I know the title might sound ridiculous, but bare with me.
Me and my girlfriend are both 18, and have been together about a year and half now. We've had our problems but are normally quite good at communicating and working through our issues.
However, for about 4 or 5 months now, there's been an issue we can't solve. My girlfriend lives with her roommate (18F), in a flat just the two of them. About a year ago, this roommate (whilst still 17 years old at the time) started engaging in a sexual relationship with a 30 year old man from her work. We discussed how disgusting we both felt this was, but he lived far away at the time and they rarely saw each other.
Since about 5 months ago towards the start of the year, he moved back much closer, since then her roommate and this man have taken their relationship to the next level and are now officially in a romantic relationship.
As such, he now spends 3-4 nights a week on average (occasionally even more) over at my girlfriends apartment. Now, as far as I see it (and my girlfriend agrees) he is a disgusting man, I'm not sure if it would actually be illegal in our country or not, but I will never condone a relationship between a fully grown adult of 30 and a child of 17. I am completely and utterly uncomfortable with him being there, being anywhere near her, talking to her and even the thought of him looking at her doesn't sit right with me. It stresses me out to a ridiculous extent.

This is where the conflict comes in, on nights when I know he's over and I'm not, I get ridiculously stressed out, which can lead to me taking small worries out on her in ways I would never normally (which I completely understand is unfair and something in trying to work on) or asking numerous questions about his wearabouts in the flat, has he seen her or spoke to her or done anything weird towards her etc. She says that this makes her feel trapped in her own home, and like she can't even leave the room without having to comfort and assure me, which is getting too much. I completely understand that and I do not wish to make her feel that way under any circumstances, but I simply can't regulate my emotions with a man like that being in the same living space as my girlfriend, and quite frankly it worries me sick a lot of the time.
Because of my feelings towards the situation, and the way she feels when I ask the questions I do on the regular, it's beginning to become a real issue for us and overwhelm us both.
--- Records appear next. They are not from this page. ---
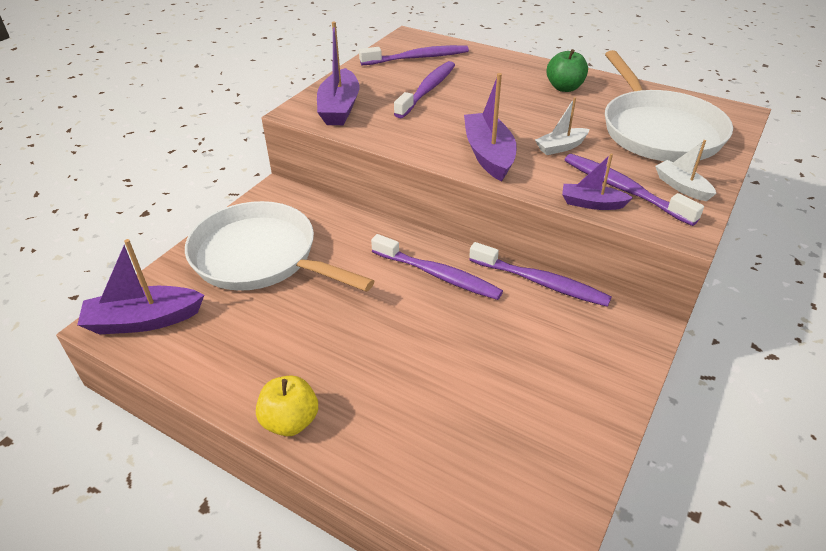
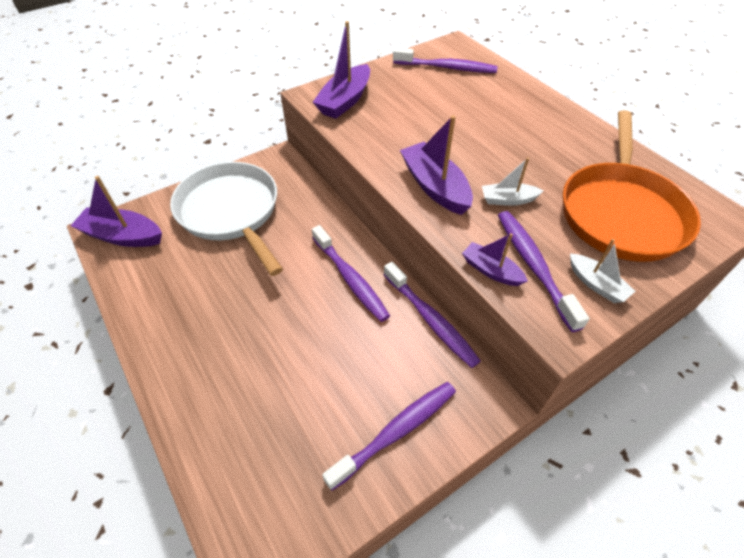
camera: 25 degrees right, 10 degrees up
yellow apple [256,375,318,436] -> none
purple toothbrush [394,61,455,118] -> purple toothbrush moved to [322,382,456,491]
purple boat [464,73,517,181] -> purple boat turned 45 degrees counterclockwise [400,115,473,215]
green apple [546,49,588,92] -> none
white pan [605,50,733,162] -> orange pan [563,110,701,262]
white boat [655,140,716,201] -> white boat turned 150 degrees clockwise [570,239,635,303]

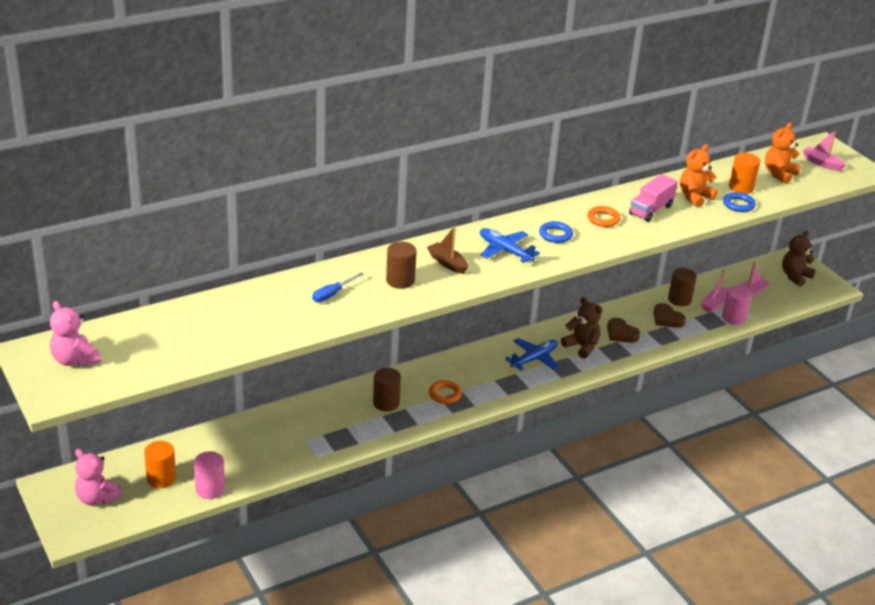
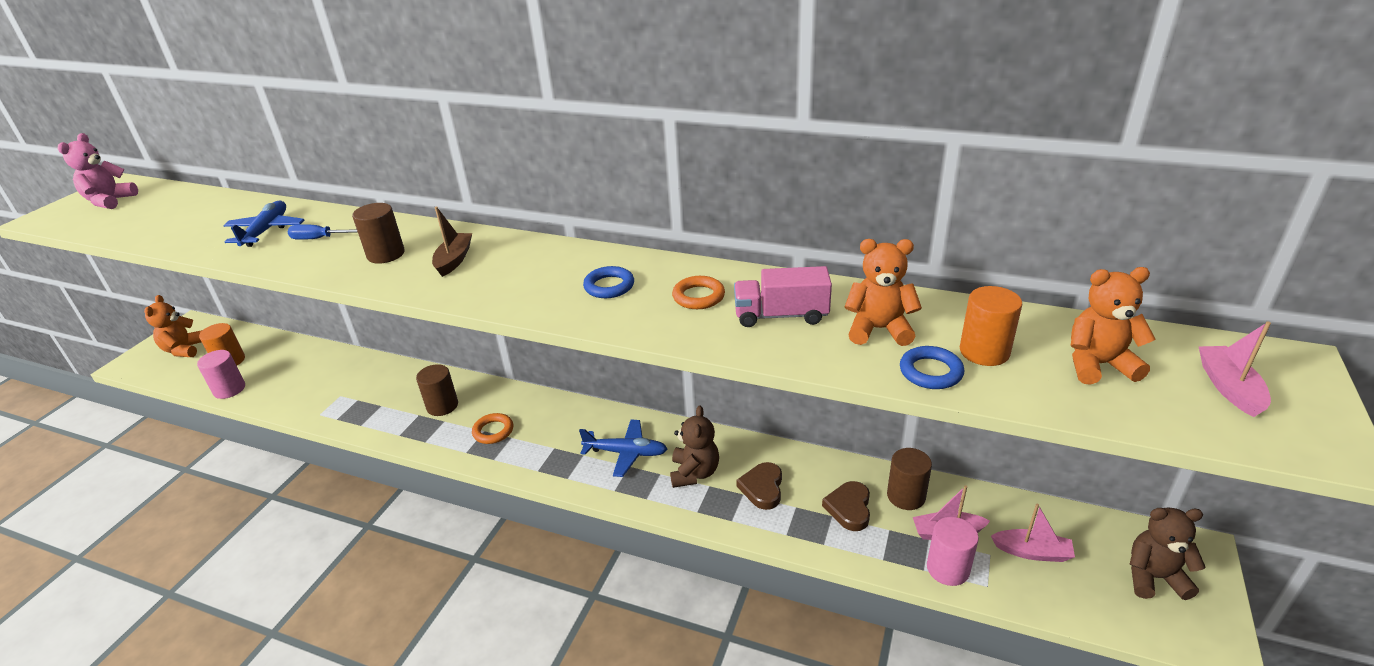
camera: 55 degrees right, 0 degrees up
pink teddy bear [75,449,123,506] -> orange teddy bear [144,295,202,357]
blue plane [480,228,540,263] -> blue plane moved to [223,201,304,247]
I've spoken to a few of my friends and people at work about the situation and they all seem to agree with me, saying they would absolutely not be comfortable in the slightest, and I've had multiple people even saying they would attempt to solve the situation with violence directed at the man. But we're not sure how to cope with this at the moment. I know it's a weird situation, but I want to know any advice people on here would have.

TLDR: My girlfriends roommate has a very questionable partner who is frequently over, and him being so causes me immense amounts of stress and as such conflict between us, even though neither of us are in the wrong. We're wondering what could be done to help this situation.